Why should this be? Because the momentous encounter of God and humanity, and the struggle of faith, fear and perplexity within Mary herself, testify to the mystery: ‘the state of a soul which is on the point of believing’. For all that the artist does not use words, his or her imagination is shaped by words that live, unlike the dully-repeated formulae of a narrow religious orthodoxy or a dogmatic secularism.

The second point is obvious. Sarah Boss’s commendation and appeal to make our country ‘truly Mariform’ was published a week ago – and yet it seems to have been written in a different epoch. Coronavirus has changed everything. The crisis that is causing the implosion of our world underlines every word of her commentary on the Incarnation, while presenting it in a stark, new context. When she writes that without the saints our Christian lives ‘would be like the lives of friendless folk with no relatives’, her words have a new chill for us, in our locked-down self-isolation. She urges Marian devotion as a reminder of Jesus’s enfleshment, therefore our common humanity. For the foreseeable future, however, the most vivid reminder of our interconnectedness and our desire for communion is a horrific, unexpected pestilence.
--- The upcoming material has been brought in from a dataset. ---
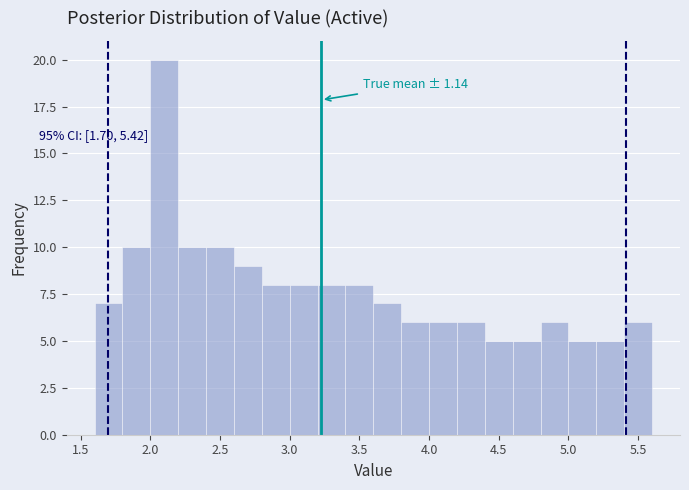

Which range on the x-axis has the tallest bar?

2.0 to 2.2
One can go a little further, and recognise here something of the scandal of the Incarnation. For all the politeness and courtesy with which Mary is approached by Gabriel, God seems to be ‘intruding’ on human territory. God transgresses the ‘social distance’ which, for the ancients, kept ‘the Holy’ and the human safely apart. But God’s transgression into our space, astonishingly, does not mean death, but a new proximity of shared life and love. The Incarnation, to repeat, is not do ut des: it is not an anxious bargain. Dos Mariae is the ‘gift of Mary’, who receives the gift, and gives herself in return. And here we see, depicted so many times by so many artists, ‘the state of a soul which is on the point of believing.’
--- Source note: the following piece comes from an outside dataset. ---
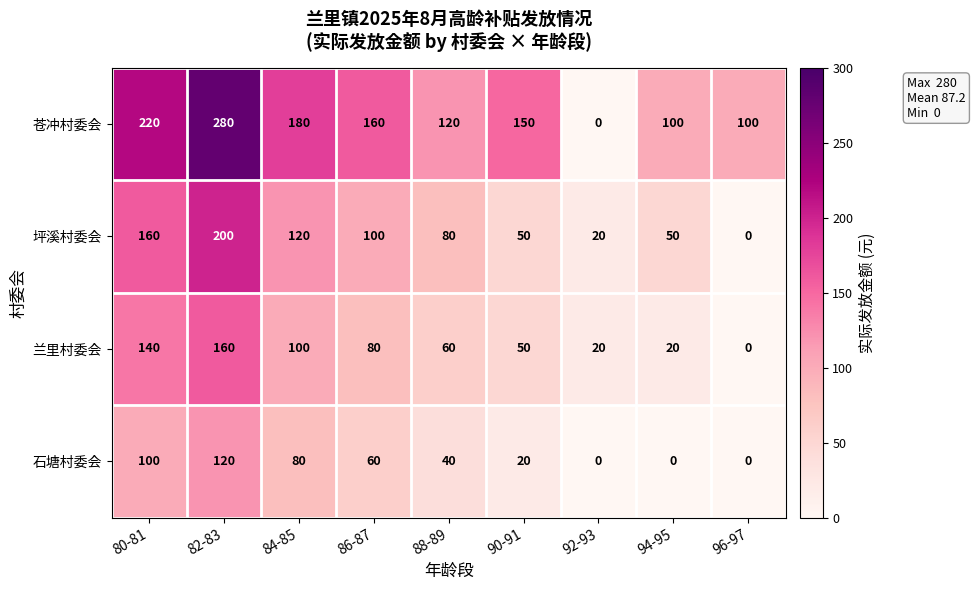

Is it true that 坪溪村委会 equals 148 at 86-87?

False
When we ask about religious literacy, and where we find an adequate understanding and use of religious concepts and doctrines, we are drawn most easily to the artists and musicians, people who show us what the doctrines mean. If asked to explain the devotion of England as Dos Mariae, one cannot do much more than point to the bucolic serenity of the Walsingham statue of the Virgin and Child, or to the unspeakable majesty of the Wilton Diptych. Perhaps an indication of whether this will be a living devotion in the twenty-first century is whether an artist can ‘run with it’, as did the painter of the Diptych seven hundred years earlier.

Or to put this another way: is there a contemporary artist who can imagine England as Mary’s Dowry with the same audacity as John Collier has presented the Annunciation? While the poses of Mary and the Angel are conventional, Collier’s image of Mary certainly is not. She is in school uniform, reading a book; are the laces of her trainers untied?

The briefest of internet searches shows dozens of images of the Annunciation by contemporary artists. For these men and women, this tremulous, lucid encounter, in which everything is fresh and in the balance, is as inspirational as it was for their medieval and renaissance predecessors. Perhaps, we hope, some of them will re-imagine the Dos Mariae for us. Perhaps they will free its power to address the ‘contemporary personal and national challenges’, not just of the core faithful, but of those ‘on the brink of believing’. A country grown tired of the stale pronouncements – those of the believer as well as those of the despiser of belief – may be ready to respond better to a curious English tale about gratitude and gift, about the joy of dedication, and about the sheer relief of not having to worship ourselves the whole time.

 

Michael Kirwan is a British province Jesuit currently working in Ireland. He teaches and researches at the Loyola Institute, Trinity College, Dublin.